We acknowledge the Department of Gynaecology & Obstetrics, Burdwan Medical College & Hospital, the Department of Pathology, Burdwan Medical College & Hospital, and Chakdighi Primary Health Centre under the Health and Family Welfare Department, Burdwan, West Bengal, India, for their support in sample collection. We also thank the Department of Zoology, The University of Burdwan, Department of Science & Technology- Fund for Improvement of Science and Technology Infrastructure (DST-FIST), Department of Science & Technology- Promotion of University Research and Scientific Excellence (DST-PURSE) for infrastructural and instrumental support; National Genomics Core, National Institute of Biomedical Genomics (NIBMG), Kalyani for 16S rRNA analysis of the samples; Department of Biotechnology, Govt. of India [Grant id: BT/PR18640/BIC/101/924/2016 Dated: 20.09.2017]; and Department of Science & Technology- Science and Engineering Research Board Early Career Research(DST-SERB ECR), Govt. of India [Grant id: ECR/2017/000595, Dated: 16.07.2018] for funding support.

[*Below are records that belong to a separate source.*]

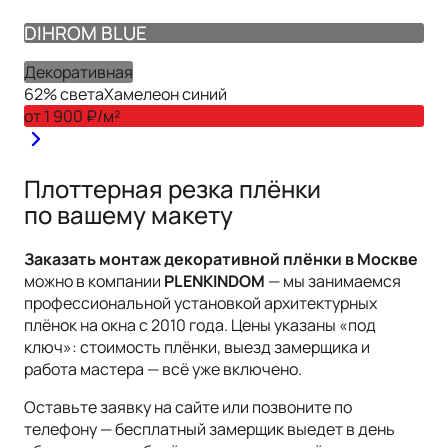
DIHROM BLUE
Декоративная
62
% света
Хамелеон синий
от
1 900
₽/м²
Плоттерная резка плёнки
по вашему макету
Заказать монтаж
декоративной
плёнки
в Москве
можно в компании
PLENKINDOM
— мы занимаемся
профессиональной установкой архитектурных
плёнок на окна с 2010 года. Цены указаны «под
ключ»: стоимость плёнки, выезд замерщика и
работа мастера — всё уже включено.
Оставьте заявку на сайте или позвоните по
телефону — бесплатный замерщик выедет в день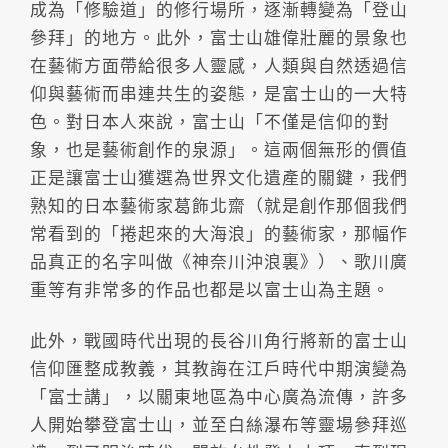
成為「修驗道」的修行場所，逐漸轉變為「登山
參拜」的地方。此外，富士山雄偉壯麗的景象也
在藝術方面帶給很多人靈感，人類與自然透過信
仰與藝術而串連共生的姿態，是富士山的一大特
色。對日本人來說，富士山「不僅是信仰的對
象，也是藝術創作的泉源」。這兩個無形的價值
正是讓富士山獲選為世界文化遺產的關鍵，我們
熟知的日本藝術家葛飾北齋（就是創作那個我們
常看到的「捲起來的大海浪」的藝術家，那幅作
品真正的名字叫做《神奈川沖浪裏》）、歌川廣
重等有非常多的作品也都是以富士山為主題。
此外，戰國時代出現的長谷川角行將新的富士山
信仰匯整成教義，其教誨在江戶時代中期演變為
「富士講」，以關東地區為中心廣為流傳，許多
人開始攀登富士山，並至白絲瀑布等靈場參拜巡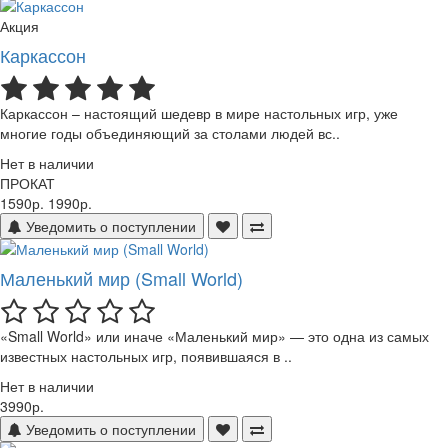
Акция
Каркассон
Каркассон – настоящий шедевр в мире настольных игр, уже
многие годы объединяющий за столами людей вс..
Нет в наличии
ПРОКАТ
1590р.
1990р.
Уведомить о поступлении
Маленький мир (Small World)
«Small World» или иначе «Маленький мир» — это одна из самых
известных настольных игр, появившаяся в ..
Нет в наличии
3990р.
Уведомить о поступлении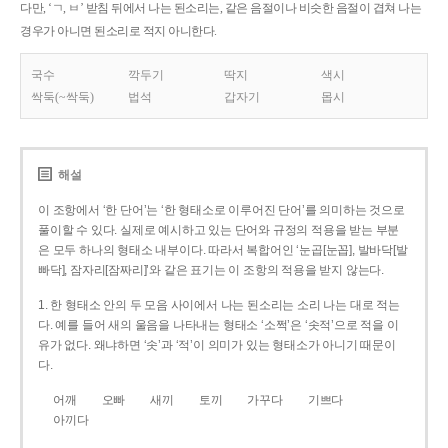
다만, ‘ㄱ, ㅂ’ 받침 뒤에서 나는 된소리는, 같은 음절이나 비슷한 음절이 겹쳐 나는
경우가 아니면 된소리로 적지 아니한다.
국수
깍두기
딱지
색시
싹둑(~싹둑)
법석
갑자기
몹시
해설
이 조항에서 ‘한 단어’는 ‘한 형태소로 이루어진 단어’를 의미하는 것으로
풀이할 수 있다. 실제로 예시하고 있는 단어와 규정의 적용을 받는 부분
은 모두 하나의 형태소 내부이다. 따라서 복합어인 ‘눈곱[눈꼽], 발바닥[발
빠닥], 잠자리[잠짜리]’와 같은 표기는 이 조항의 적용을 받지 않는다.
1. 한 형태소 안의 두 모음 사이에서 나는 된소리는 소리 나는 대로 적는
다. 예를 들어 새의 울음을 나타내는 형태소 ‘소쩍’은 ‘솟적’으로 적을 이
유가 없다. 왜냐하면 ‘솟’과 ‘적’이 의미가 있는 형태소가 아니기 때문이
다.
어깨
오빠
새끼
토끼
가꾸다
기쁘다
아끼다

Last but not least, we acknowledge all the participants for providing their consent for sample collection. The study was funded by the Department of Biotechnology, Govt. Of India [Grant id: BT/PR18640/BIC/101/924/2016 Dated: 20.09.2017] and DST-SERB ECR, Govt. of India [Grant id: ECR/2017/000595, Dated: 16.07.2018].

    Ethics Statement

    The study was ethically authorized by the Institutional Clinical Ethical Committee (Approval No.: IEC/BU/2023/02, dated: 18/03/2023) and the Institutional Biosafety Committee (Approval No. BU/IBSC/23/ZO/42, dated: 26/05/2023) of The University of Burdwan.

    Conflicts of Interest

    The authors declare no conflicts of interest.

    Data Availability Statement

    The data presented in the manuscript have been made available.